▸ Exercise instructions:
(A) Retype the passage of the lingerie-label article between "Speaking of getting" and "her greatest goals.", inclusive.
(B) Continue the article about the New York lingerie label from the point where it stops.
───── Extract to read
If you've never been one to experiment with lingerie — or pleasure kits, for that matter — this New York-based label is a chic place to start.
Christina Viviani, Curriculumn Vitae's founder and creative director. Photo: Curriculum Vitae

Christina Viviani, Curriculumn Vitae's founder and creative director. Photo: Curriculum Vitae

With "Fifty Shades of Grey" fever nearing an all-time high, it's only natural that consumer curiosity about intimacy and sexual experimentation is on the rise as well. However, not everyone is comfortable with jumping right into the purchase of revealing lingerie or sex toys, but there's a burgeoning New York brand that's hoping to change all of that.

Curriculum Vitae, a label that specializes in lingerie and discreet "pleasure kits" at a contemporary price point, aims to help modern women get more in tune with their sexuality through its super-comfortable signature pieces -- like the one-size-fits-all Sparks panties -- that are sexy without being fussy. But that's not all: CV also offers pre-assembled sensual kits (for use with a partner or alone) that share the same sleek aesthetic as the garments it carries. Creative Director Christina Viviani had a vision early on about turning her design background into a retail concept surrounding couples and singles who were looking to heighten the experience of shopping for toys and lingerie, and what she came up with is a vertically integrated brand that provides customers with the best of both worlds. A number of notable retailers -- Barneys, Journelle and Shopbop among them -- are already carrying the label, which is just two years old.

Entering the market at an accessible luxury price point, CV is an ideal brand for those looking to dabble in upscale lingerie and loungewear, especially since many of the loungewear options — like silk pajama tanks, slips and onesies — can easily double as ready-to-wear. Even when a piece is hidden under your clothing, Viviani insists that it should still be chic. "You never know when you're going to get busy," she says. "You should always be feeling and looking good."

Speaking of getting busy, her discreet kits (which are available for purchase online, as well as at The Standard and the Greenwich Hotel) are a booming part of her business and emphasize the look and feel of the materials, using leather, satin and grosgrain to create toys that are as chic as they are sexy. "Plus, we do same-day delivery in NYC for 25 bucks which is fun — if you need pleasure right away, we can bring it over." Just in case you were in need of a Valentine's Day surprise.

Read on for our interview with Viviani about how her slightly out-of-the-box business venture came to be, her experience with building a fashion brand and why helping women own their sexuality is one of her greatest goals.
──────────
───── Raw records
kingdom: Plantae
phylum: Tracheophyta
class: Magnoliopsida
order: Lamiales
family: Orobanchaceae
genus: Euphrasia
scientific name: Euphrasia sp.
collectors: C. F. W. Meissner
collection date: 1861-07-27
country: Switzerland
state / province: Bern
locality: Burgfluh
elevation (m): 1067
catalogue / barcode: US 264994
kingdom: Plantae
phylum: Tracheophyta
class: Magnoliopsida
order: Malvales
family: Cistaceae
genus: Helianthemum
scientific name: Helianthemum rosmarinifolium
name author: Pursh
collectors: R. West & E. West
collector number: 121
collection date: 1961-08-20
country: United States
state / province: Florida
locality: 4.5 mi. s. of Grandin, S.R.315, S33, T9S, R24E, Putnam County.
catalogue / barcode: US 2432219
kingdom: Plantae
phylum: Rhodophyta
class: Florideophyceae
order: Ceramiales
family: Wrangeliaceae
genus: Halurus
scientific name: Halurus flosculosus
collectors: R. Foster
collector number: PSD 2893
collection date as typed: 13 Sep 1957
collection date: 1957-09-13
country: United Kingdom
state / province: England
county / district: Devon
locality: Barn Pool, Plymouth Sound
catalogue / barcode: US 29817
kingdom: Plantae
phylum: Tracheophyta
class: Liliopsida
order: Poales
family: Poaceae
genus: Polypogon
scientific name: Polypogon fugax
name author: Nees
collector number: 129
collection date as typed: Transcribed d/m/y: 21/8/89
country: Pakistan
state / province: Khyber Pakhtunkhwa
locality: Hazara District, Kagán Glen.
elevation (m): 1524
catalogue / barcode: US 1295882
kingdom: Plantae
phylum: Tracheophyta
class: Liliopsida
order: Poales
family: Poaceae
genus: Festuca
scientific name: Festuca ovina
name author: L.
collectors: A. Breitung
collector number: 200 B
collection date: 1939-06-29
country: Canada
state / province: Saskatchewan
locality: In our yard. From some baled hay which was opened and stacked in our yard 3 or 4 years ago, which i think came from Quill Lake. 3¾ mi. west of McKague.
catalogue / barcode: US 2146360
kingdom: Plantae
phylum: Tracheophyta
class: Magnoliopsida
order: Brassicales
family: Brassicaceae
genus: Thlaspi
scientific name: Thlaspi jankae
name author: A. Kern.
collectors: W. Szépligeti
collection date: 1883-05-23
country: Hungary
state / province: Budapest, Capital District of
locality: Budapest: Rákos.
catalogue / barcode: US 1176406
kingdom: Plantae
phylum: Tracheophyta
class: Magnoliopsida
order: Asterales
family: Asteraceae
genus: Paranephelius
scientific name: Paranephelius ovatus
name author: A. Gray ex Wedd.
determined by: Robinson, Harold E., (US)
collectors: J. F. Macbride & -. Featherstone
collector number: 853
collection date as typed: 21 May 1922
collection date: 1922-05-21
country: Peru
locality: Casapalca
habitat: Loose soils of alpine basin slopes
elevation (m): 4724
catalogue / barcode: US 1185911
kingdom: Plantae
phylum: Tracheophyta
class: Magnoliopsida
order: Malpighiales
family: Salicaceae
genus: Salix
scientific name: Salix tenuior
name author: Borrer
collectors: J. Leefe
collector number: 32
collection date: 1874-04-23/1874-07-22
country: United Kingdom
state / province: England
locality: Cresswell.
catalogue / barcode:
──────────
▸ Final results:
(A)
Speaking of getting busy, her discreet kits (which are available for purchase online, as well as at The Standard and the Greenwich Hotel) are a booming part of her business and emphasize the look and feel of the materials, using leather, satin and grosgrain to create toys that are as chic as they are sexy. "Plus, we do same-day delivery in NYC for 25 bucks which is fun — if you need pleasure right away, we can bring it over." Just in case you were in need of a Valentine's Day surprise.

Read on for our interview with Viviani about how her slightly out-of-the-box business venture came to be, her experience with building a fashion brand and why helping women own their sexuality is one of her greatest goals.

(B)
Will you tell us about your design background and what you studied in school, and when you first thought that you might want to be a fashion designer?

It started really early on because my grandfather was a sculptor and a painter. I kind of grew up around him and mixing his paints and helping him with whatever he needed to do and he taught me how to sketch — that’s something that generally I’m good at. He was really adamant about me constantly practicing that. One of the first things I ever sketched was this girl that’s in a champagne glass. I don’t know what ad it is, honestly, but he made me sketch that and immediately it felt right. I just became kind of consumed and obsessed with reading Vogue and wanting to move to New York at an early age, and then I came here when I was 19 to go to school.

How I actually got into the business is a very funny story — it’s a very New York story. I was coat check girl at New York Athletic Club and I was, you know, hanging coats and doing my work for class. I’m sitting there crouched into all these furs, and I noticed this woman’s shoes, and I was like, “I really love your Manolos.” She’s like, “Honey, what do you do?” The next thing I know she wanted me to come in for an interview as part of a showroom.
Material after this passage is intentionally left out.